§ **Texte fourni**
=====

Pas un jour ne se passe sans que l’on ne découvre une nouvelle citation enjoignant de vivre l’instant présent. Comme un nouveau mot d’ordre, très souvent plébiscité, d’une « philosophie » du vrai vivre.
Le passé n’existe plus et le futur pas encore ; il faudrait donc se centrer uniquement sur le présent. Mais qu’est ce que le présent ? Peut-on seulement le vivre et est-ce une bonne chose ?
Un instant évanescent
Le temps est-il une réalité ou une idée ? Sacrée question….
Il en existe plusieurs conceptions. On peut appréhender un temps linéaire immobile, le long duquel nous nous déplaçons ou considérer que c’est nous qui sommes statique et que le temps, actif, ne fait que s’écouler.
On peut le voir comme une boucle où tout réapparaitrait périodiquement ou comme une spirale sans fin qui nous prendrait dans son tourbillon. On peut encore s’arrêter sur une représentation mathématique dans laquelle le temps serait inséparable de l’espace au point que chacun influence l’autre, ce qui exclut l’idée d’un temps absolu.
A l’opposé de ces idées successives du temps, l’hypothèse a aussi été émise d’une conception cumulative où le passé ne disparaitrait pas du réel mais s‘y accumulerait ; il demeurerait toujours présent mais échapperait à notre conscience immédiate.
On peut tout aussi bien décider que le temps n’est qu’un concept créé par l’homme pour avoir une représentation de ce qui évolue et pour mesurer le changement, ce qui ferait que, n’étant qu’une invention humaine, il n’existe pas en tant que tel.
D’autres civilisations, d’autres époques ou d’autres techniques en donneraient encore d’autres approches. Ce qui semble certain, c’est l’irréversibilité du temps : une fois que c’est passé, à l’échelle d’une vie humaine, ça ne revient plus.
Souvent, nous le voyons comme un bien : il nous échappe (« Je n’ai pas le temps ») ou nous ne l’avons qu’en quantité limitée (« Donne moi un peu temps »). Parfois, il faut le gouter sagement (« Prends tout ton temps ») ou il emporte ce qui nous est précieux (« Nous n’aurons jamais le temps ») ou même délimite ce qui ne plus être (« Il a fait son temps »).

=====

§ **Série de consignes**
**a.** Recopiez le passage du texte sur le temps compris entre « A l’opposé de » et « tant que tel. », bornes incluses.
**b.** Relevez toutes les expressions entre guillemets qui figurent dans le dernier paragraphe du texte sur le temps.
**c.** D’après le texte sur le temps, quelle propriété du temps semble certaine ?
Seul le texte sur le temps sert de référence.

=====

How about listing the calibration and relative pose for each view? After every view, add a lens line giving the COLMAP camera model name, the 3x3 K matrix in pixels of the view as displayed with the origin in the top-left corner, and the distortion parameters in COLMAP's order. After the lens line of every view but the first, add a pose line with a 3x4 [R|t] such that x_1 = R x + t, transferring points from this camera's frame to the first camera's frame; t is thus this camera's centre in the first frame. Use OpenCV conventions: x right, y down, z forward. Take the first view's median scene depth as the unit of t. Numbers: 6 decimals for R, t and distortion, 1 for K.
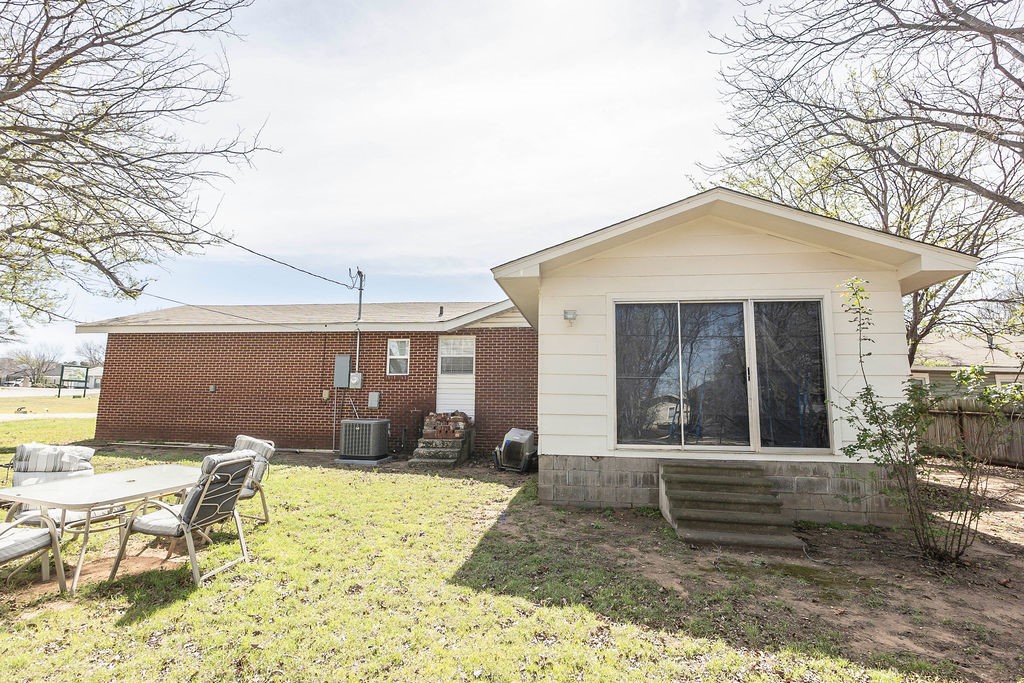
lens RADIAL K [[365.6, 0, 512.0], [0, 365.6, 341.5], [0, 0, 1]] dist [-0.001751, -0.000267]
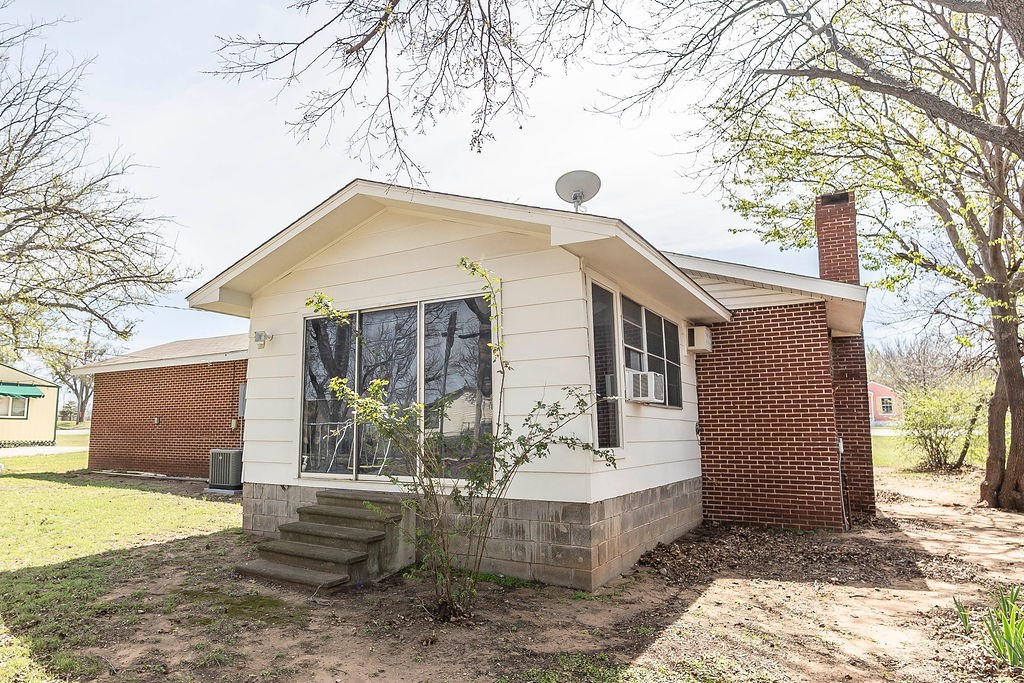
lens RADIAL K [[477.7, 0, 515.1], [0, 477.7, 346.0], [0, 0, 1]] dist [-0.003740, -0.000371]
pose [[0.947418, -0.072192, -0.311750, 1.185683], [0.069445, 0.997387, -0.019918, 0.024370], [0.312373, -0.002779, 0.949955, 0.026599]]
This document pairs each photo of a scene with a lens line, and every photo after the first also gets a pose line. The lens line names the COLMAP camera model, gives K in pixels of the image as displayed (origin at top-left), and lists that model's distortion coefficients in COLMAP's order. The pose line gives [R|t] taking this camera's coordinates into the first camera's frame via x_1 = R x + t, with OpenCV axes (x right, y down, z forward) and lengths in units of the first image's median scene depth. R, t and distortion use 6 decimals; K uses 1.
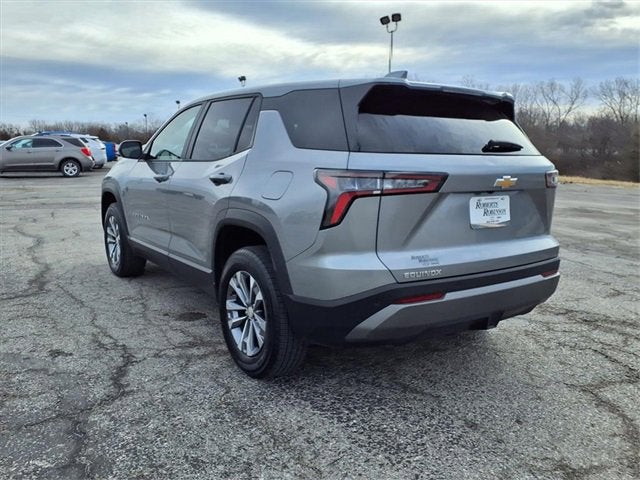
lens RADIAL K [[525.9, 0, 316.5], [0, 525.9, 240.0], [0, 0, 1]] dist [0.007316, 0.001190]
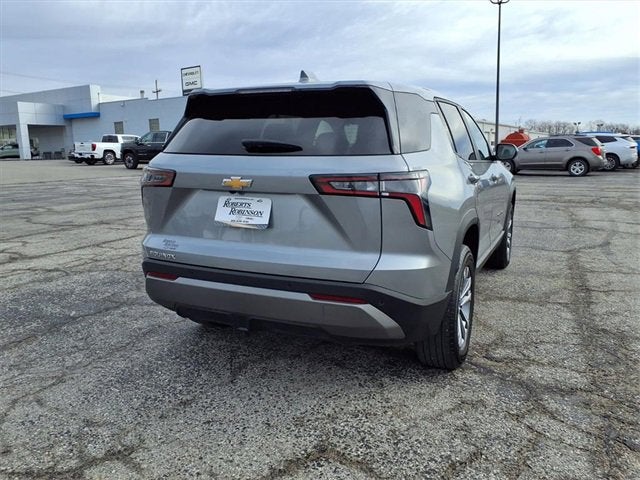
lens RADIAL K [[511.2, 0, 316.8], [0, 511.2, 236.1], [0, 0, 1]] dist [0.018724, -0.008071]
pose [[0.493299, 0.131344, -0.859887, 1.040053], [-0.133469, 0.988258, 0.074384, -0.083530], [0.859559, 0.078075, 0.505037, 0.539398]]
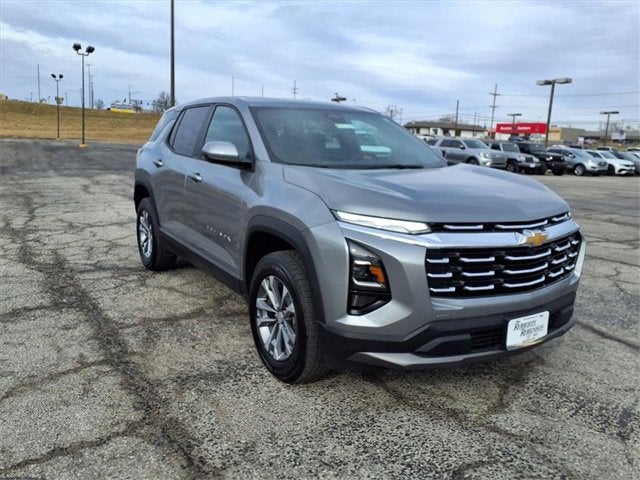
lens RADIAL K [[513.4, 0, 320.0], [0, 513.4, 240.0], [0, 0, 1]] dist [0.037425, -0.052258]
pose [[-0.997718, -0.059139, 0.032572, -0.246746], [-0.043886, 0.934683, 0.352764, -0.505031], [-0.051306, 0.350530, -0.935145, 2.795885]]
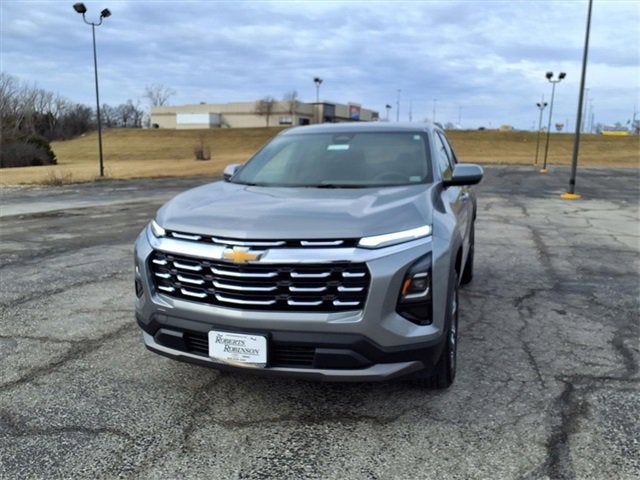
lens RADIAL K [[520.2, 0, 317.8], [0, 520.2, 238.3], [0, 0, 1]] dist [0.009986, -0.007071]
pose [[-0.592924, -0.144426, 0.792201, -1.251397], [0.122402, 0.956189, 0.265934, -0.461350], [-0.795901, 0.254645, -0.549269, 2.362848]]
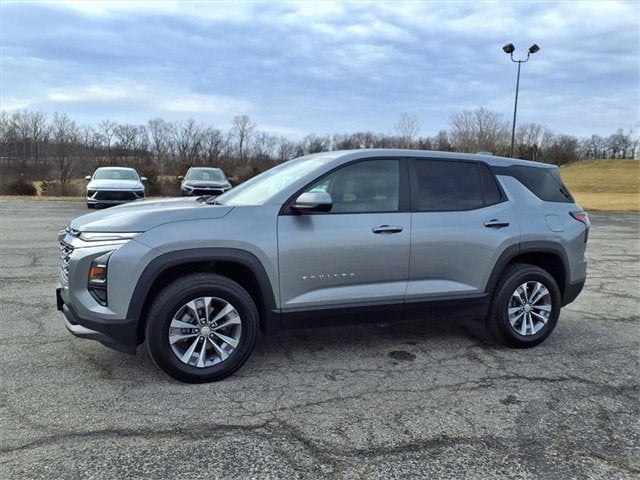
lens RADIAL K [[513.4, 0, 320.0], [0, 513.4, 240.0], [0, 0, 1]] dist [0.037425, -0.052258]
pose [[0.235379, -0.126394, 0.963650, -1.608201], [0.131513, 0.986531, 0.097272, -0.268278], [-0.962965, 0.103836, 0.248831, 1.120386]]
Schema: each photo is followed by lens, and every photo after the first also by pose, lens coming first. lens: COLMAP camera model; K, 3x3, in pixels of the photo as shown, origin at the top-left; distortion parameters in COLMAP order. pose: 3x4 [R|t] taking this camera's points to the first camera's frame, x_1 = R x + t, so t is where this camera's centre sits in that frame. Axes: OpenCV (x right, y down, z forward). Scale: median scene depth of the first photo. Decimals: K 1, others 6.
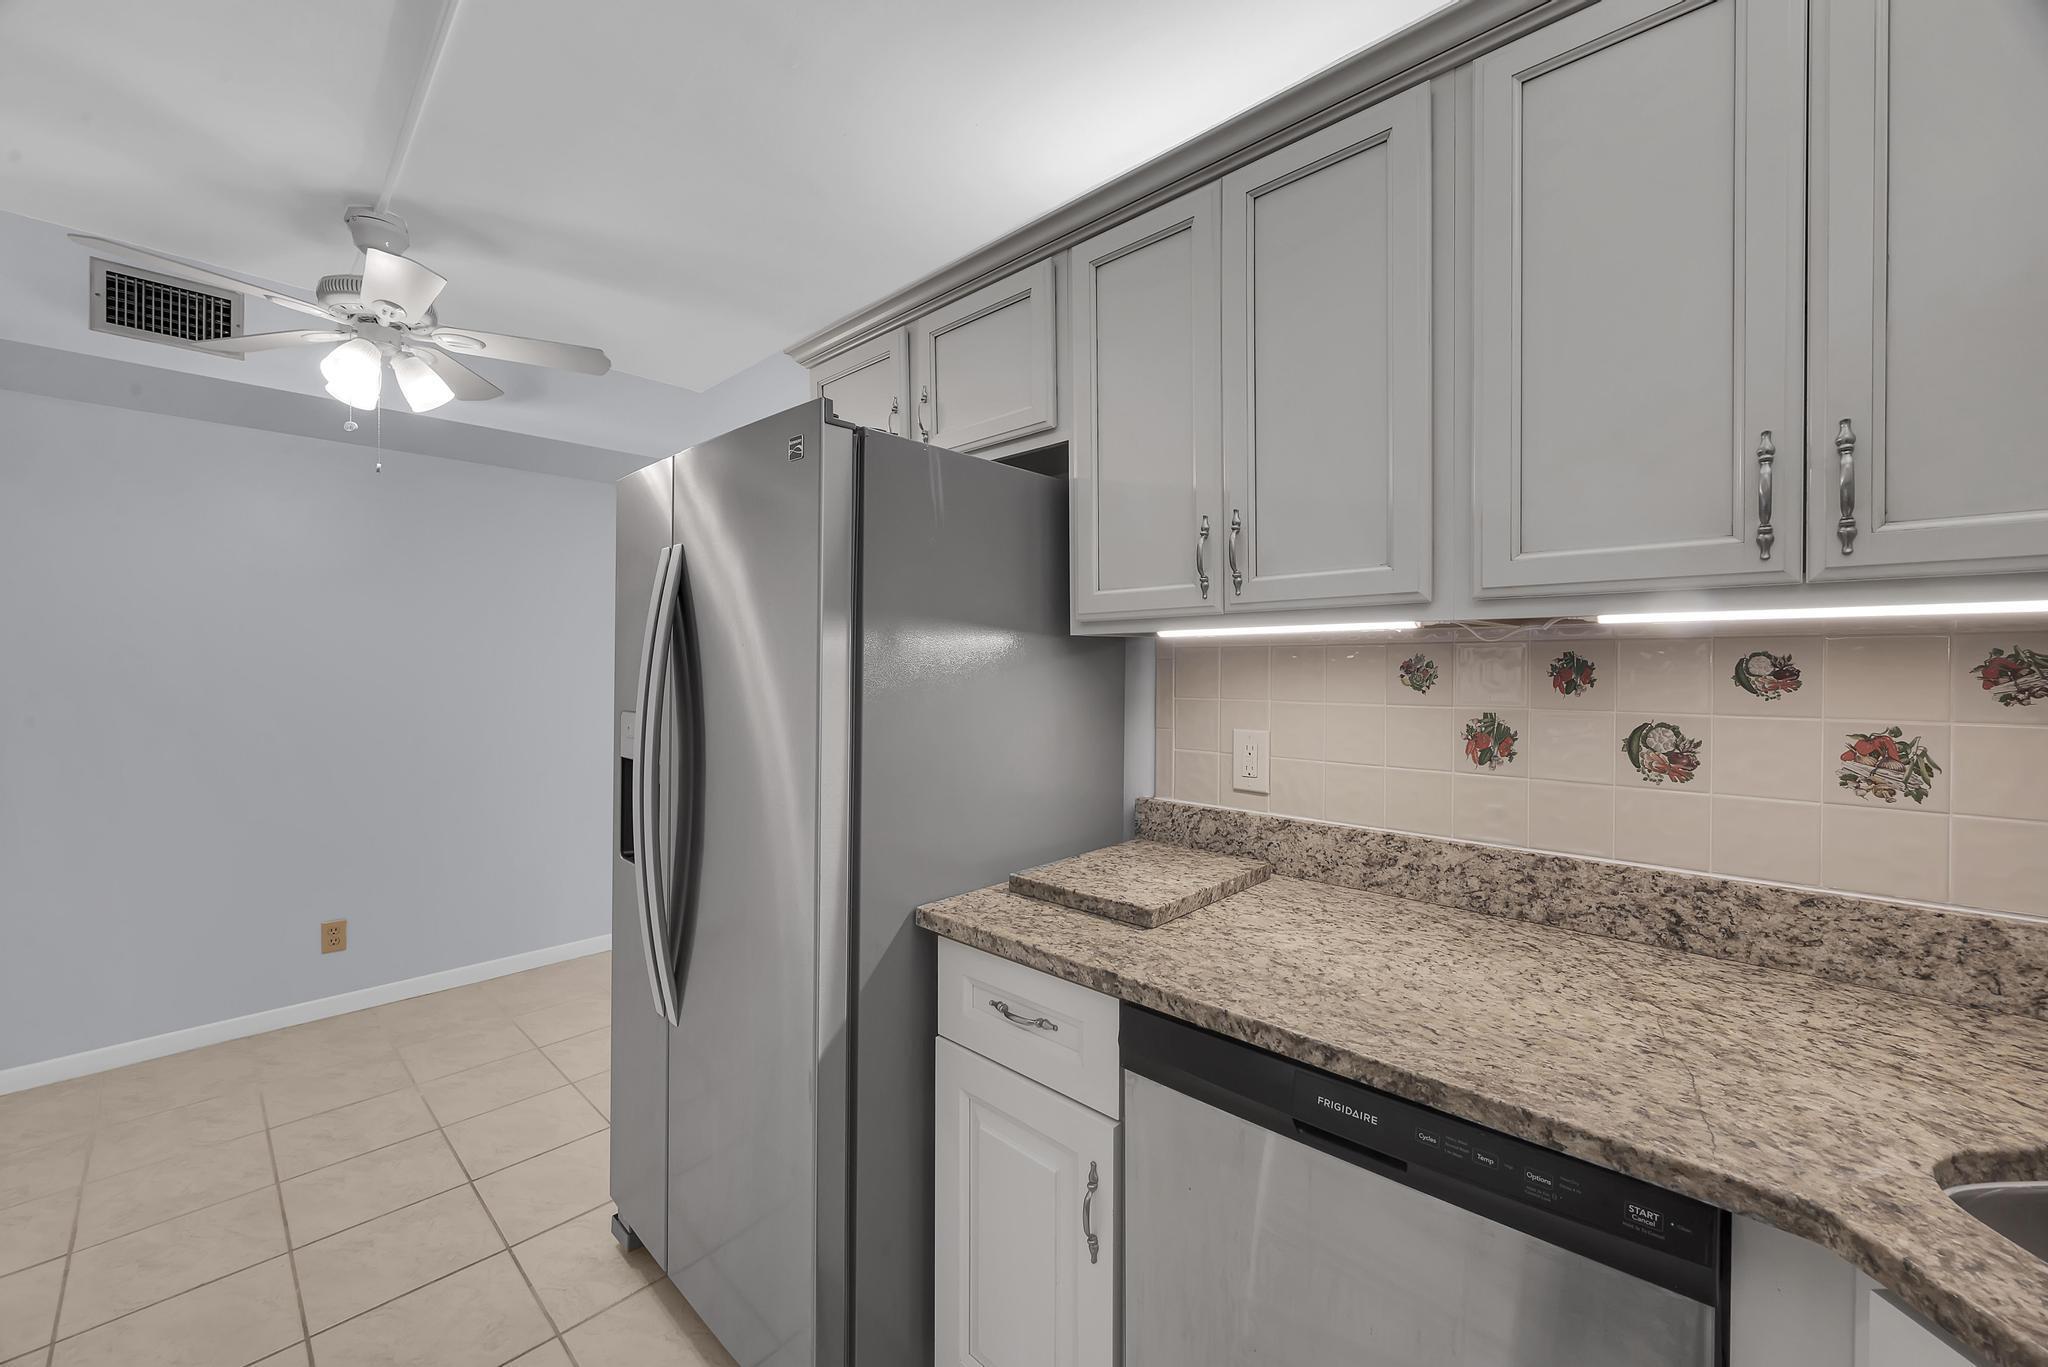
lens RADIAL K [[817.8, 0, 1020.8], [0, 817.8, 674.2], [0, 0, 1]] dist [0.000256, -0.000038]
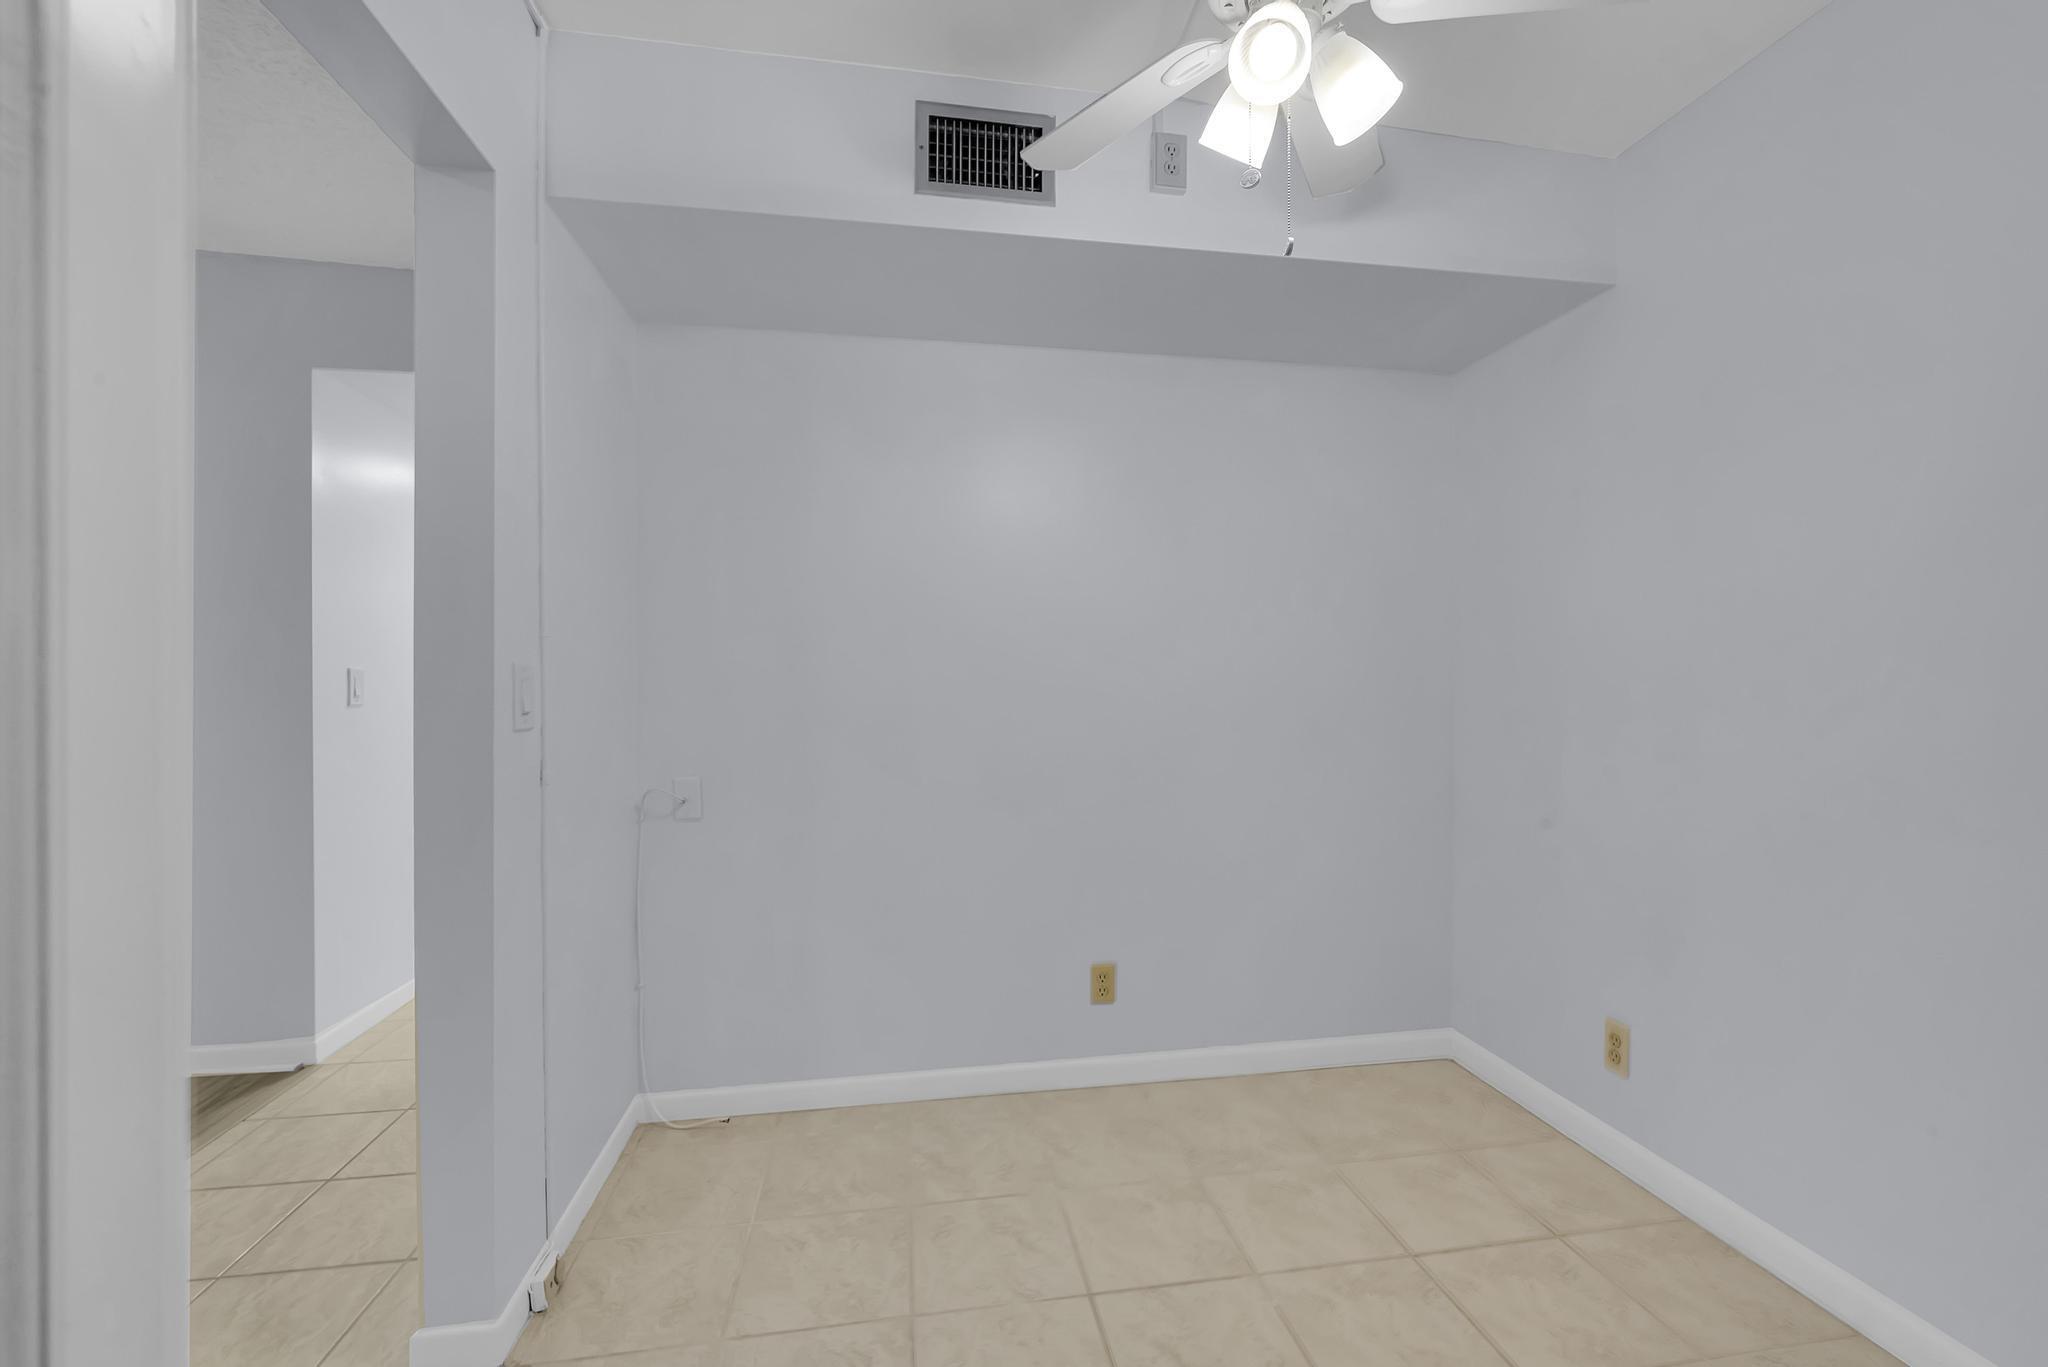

=====

§ **Réponses numérotées**
**a.**
A l’opposé de ces idées successives du temps, l’hypothèse a aussi été émise d’une conception cumulative où le passé ne disparaitrait pas du réel mais s‘y accumulerait ; il demeurerait toujours présent mais échapperait à notre conscience immédiate.
On peut tout aussi bien décider que le temps n’est qu’un concept créé par l’homme pour avoir une représentation de ce qui évolue et pour mesurer le changement, ce qui ferait que, n’étant qu’une invention humaine, il n’existe pas en tant que tel.

**b.**
« Je n’ai pas le temps »
« Donne moi un peu temps »
« Prends tout ton temps »
« Nous n’aurons jamais le temps »
« Il a fait son temps »

**c.** Son irréversibilité : une fois passé, à l’échelle d’une vie humaine, il ne revient plus.